郑朝阳和郝平川也凑过来看。郝平川和郑朝阳对这个特供也只是听说,见都没见过
李大虎嘿嘿一笑,把烟拆开,抽出一根递给罗局,又给郑朝阳和郝平川各递了一根,自己也叼了一根,然后把剩下的烟揣回兜里。
“我们李厂长就这么一包了,叫我给整来了。”他划著名火柴,先给罗局点上,又给自己点上,吸了一口,慢悠悠地吐出一口烟,“李厂长说了,这烟不能隨便抽。得抽在刀刃上。”
罗局深深地吸了一口,眯著眼睛。
“你们李厂长,够大方的。”
李大虎笑了笑:“那是。我们李厂长对自家人,从来不含糊。”
紧接著就聊起了这个假粮票的事。
郑朝阳开了口:“一个月前,市第二印刷厂丟了一台印刷机。夜里丟的,门锁被撬了,保卫科第二天早上才发现。当时我们还纳闷,谁会偷印刷机呢?那玩意儿又沉又大,不好搬,也不好出手。”他顿了顿,“现在看来,目的性很强。就是衝著印假粮票去的。”

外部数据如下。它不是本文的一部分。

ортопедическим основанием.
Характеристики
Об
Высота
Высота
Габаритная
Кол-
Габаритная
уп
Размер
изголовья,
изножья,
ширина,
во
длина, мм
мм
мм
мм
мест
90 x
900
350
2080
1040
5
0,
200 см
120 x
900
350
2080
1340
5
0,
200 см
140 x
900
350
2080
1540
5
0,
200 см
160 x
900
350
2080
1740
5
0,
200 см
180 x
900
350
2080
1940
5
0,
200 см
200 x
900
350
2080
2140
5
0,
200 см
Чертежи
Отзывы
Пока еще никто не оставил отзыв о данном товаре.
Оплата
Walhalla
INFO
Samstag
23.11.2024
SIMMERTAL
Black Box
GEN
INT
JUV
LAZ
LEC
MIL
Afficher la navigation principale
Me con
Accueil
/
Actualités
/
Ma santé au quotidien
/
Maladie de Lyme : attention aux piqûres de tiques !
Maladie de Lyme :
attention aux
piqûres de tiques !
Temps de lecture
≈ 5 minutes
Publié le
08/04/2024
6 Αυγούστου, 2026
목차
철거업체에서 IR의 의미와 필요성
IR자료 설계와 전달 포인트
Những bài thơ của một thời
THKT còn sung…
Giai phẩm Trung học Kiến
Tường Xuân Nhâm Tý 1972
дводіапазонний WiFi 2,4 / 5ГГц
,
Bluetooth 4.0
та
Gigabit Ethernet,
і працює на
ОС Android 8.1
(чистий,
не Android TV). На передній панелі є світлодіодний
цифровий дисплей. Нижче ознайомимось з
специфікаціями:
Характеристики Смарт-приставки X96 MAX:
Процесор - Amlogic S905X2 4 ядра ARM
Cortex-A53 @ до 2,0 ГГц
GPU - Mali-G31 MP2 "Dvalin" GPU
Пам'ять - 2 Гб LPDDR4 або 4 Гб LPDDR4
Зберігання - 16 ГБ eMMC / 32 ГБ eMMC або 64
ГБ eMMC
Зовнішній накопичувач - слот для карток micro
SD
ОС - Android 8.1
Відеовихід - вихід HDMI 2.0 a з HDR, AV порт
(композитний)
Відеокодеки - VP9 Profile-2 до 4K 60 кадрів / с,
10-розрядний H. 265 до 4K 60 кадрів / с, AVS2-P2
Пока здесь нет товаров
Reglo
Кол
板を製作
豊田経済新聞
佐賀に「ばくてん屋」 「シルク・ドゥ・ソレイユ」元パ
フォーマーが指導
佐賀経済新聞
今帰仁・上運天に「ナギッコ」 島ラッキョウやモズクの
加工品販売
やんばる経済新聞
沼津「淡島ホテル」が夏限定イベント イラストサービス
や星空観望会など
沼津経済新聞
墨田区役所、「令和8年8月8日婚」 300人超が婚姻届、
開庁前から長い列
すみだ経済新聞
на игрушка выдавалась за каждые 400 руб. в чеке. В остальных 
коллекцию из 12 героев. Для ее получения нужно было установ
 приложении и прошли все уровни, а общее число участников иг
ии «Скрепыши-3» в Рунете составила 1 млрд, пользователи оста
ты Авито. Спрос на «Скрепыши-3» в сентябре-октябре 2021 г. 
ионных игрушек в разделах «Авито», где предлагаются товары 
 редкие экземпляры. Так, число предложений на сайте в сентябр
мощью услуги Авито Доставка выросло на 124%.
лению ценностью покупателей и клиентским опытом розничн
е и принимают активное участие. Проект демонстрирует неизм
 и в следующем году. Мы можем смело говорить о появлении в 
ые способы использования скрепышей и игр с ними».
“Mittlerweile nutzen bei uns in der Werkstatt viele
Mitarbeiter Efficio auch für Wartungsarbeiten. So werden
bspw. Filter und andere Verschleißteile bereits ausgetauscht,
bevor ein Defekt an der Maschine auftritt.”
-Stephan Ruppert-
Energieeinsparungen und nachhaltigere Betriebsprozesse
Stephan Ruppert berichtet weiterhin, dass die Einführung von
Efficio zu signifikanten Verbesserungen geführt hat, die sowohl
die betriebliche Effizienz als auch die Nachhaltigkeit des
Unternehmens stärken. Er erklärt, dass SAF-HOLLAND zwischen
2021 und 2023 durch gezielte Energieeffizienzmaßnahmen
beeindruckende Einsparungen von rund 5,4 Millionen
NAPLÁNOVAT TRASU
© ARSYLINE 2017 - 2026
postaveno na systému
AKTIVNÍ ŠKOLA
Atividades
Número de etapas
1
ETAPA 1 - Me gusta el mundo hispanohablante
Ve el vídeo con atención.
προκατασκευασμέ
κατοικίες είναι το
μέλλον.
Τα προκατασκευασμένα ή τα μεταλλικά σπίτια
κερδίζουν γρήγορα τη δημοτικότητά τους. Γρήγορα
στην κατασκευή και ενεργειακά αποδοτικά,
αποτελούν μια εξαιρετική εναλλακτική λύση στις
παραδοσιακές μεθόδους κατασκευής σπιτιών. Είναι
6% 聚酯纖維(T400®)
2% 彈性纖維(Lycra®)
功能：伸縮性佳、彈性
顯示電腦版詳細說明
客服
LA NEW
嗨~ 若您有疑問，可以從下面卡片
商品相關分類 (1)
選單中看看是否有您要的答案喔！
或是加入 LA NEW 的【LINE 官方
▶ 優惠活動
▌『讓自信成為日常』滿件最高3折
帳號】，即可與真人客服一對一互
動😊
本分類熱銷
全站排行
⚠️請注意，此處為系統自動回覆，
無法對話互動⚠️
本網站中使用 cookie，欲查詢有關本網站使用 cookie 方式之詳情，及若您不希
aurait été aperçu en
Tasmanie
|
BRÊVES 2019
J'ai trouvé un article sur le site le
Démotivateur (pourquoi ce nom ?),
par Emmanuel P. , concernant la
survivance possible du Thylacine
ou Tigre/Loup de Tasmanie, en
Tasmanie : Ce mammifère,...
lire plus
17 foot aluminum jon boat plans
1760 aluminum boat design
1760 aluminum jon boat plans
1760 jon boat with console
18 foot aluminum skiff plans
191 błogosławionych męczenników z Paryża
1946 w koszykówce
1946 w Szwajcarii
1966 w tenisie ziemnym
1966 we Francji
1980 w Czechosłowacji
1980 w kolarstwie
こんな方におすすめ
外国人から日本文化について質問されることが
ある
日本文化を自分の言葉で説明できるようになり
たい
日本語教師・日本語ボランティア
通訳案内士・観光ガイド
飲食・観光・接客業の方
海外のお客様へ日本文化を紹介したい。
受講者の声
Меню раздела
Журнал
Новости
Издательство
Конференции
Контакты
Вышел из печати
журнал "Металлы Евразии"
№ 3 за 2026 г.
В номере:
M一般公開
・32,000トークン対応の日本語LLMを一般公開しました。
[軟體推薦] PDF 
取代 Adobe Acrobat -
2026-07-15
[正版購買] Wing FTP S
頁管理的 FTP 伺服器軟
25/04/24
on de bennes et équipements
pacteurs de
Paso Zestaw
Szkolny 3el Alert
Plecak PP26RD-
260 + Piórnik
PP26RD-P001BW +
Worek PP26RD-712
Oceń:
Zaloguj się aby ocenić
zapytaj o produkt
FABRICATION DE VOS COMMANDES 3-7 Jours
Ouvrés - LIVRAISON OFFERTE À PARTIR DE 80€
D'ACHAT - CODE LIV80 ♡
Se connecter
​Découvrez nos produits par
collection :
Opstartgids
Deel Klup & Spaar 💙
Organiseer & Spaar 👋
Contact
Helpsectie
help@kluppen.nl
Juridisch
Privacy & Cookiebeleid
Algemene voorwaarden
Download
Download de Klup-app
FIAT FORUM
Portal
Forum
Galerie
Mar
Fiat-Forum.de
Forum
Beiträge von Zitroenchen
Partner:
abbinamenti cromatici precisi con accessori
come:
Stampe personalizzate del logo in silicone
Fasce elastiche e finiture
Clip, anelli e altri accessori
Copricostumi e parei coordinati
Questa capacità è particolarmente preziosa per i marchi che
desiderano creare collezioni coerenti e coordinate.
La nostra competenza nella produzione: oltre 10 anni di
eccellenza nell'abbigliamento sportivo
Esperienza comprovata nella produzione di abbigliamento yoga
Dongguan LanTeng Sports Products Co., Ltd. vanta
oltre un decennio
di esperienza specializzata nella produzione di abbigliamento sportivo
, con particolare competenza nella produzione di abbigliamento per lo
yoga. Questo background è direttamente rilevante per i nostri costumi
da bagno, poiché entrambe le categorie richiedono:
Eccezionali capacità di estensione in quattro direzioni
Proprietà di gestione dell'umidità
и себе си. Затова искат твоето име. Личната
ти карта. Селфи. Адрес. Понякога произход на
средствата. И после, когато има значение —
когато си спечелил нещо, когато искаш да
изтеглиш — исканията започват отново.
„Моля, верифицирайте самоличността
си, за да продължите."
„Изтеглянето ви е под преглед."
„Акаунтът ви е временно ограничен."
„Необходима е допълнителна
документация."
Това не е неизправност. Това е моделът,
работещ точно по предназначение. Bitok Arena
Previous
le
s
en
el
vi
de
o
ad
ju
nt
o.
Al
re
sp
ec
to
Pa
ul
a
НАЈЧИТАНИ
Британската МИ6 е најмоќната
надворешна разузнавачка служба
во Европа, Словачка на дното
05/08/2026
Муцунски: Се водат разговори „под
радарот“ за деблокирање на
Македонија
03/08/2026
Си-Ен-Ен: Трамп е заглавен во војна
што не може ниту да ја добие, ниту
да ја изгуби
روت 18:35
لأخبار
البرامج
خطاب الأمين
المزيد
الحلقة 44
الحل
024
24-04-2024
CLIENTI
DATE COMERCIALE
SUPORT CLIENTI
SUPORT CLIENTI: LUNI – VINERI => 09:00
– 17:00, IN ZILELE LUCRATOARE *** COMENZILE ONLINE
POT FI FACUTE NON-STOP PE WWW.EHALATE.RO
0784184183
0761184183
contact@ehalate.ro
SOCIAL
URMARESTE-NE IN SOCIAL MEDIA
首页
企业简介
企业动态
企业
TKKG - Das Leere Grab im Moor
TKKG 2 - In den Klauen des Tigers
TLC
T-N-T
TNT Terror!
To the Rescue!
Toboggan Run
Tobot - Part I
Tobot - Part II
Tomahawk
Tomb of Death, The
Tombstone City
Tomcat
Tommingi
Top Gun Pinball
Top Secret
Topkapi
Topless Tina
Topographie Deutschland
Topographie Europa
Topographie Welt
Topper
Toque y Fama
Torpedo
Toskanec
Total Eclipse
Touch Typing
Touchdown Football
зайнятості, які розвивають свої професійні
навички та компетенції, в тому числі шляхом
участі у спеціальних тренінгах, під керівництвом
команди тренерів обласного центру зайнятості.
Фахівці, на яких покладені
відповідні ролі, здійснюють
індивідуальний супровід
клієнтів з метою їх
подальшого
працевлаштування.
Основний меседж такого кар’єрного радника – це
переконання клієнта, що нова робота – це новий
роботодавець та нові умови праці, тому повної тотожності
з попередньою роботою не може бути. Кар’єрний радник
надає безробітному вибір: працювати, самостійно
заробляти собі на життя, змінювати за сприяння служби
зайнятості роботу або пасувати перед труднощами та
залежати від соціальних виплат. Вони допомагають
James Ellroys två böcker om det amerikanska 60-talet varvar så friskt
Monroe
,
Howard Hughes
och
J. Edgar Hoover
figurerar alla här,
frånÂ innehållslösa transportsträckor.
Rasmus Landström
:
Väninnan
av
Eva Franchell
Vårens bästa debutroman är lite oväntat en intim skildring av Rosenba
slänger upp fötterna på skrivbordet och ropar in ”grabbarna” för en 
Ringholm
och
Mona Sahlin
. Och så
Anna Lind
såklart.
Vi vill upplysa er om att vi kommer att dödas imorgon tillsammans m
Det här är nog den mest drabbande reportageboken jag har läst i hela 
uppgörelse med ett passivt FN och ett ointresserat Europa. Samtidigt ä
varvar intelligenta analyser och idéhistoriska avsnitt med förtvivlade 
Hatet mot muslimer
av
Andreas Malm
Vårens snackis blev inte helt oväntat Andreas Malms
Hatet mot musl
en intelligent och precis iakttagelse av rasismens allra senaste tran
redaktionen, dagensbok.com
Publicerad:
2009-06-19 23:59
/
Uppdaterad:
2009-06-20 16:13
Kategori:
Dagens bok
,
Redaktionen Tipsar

罗局点了点头,手指在桌面上敲了两下:“印刷机的事我知道,当时以为是个案,没想到跟假粮票掛上了。”
李大虎想了想,说:“他们卖了这些假粮票,手里肯定攒了不少现金。现在老百姓不爱把钱存银行,但他们不一样——数额大,放家里不安全,迟早要存。咱们应该查查银行,看看有没有大笔现金存入,或者频繁存取的可疑帐户。”
郑朝阳点了点头:“这个我去办。”
李大虎又说:“再一个,先把假粮票的號段弄清楚。市面上一共发现了多少种假票,哪些號段是假的,得有个清单。拿著清单去粮站蹲守,让收粮票的人盯著点,发现有人用这些號段的票,跟住了,问问票是从哪儿来的。顺著往上摸,总能摸到源头。”
罗局听著,眼神里带著认可。
“我回轧钢厂也把保卫处调动起来。”李大虎站起来,“厂里人多,票证流动量大,说不定能发现线索。一会儿我就去街道找王主任,跟她通个气,让各居委会也盯著点。”
罗局点了点头:“行,就这么办。各条线分头行动,有线索及时通气。”
李大虎把笔记本合上,夹在胳膊底下,准备走。
罗局靠在椅背上,忽然笑了笑,假模假式地说了一句:“要不在这儿吃吧?食堂今天燉白菜。”
李大虎笑了,摆了摆手:“得了,哪嘎也没有多余的粮食啊。你们留著自己吃吧。”
他转身往外走,走了两步又回头,看了罗局一眼:“罗局,你们要有什么困难解决不了的,记得跟我说。我那边多少有点办法。”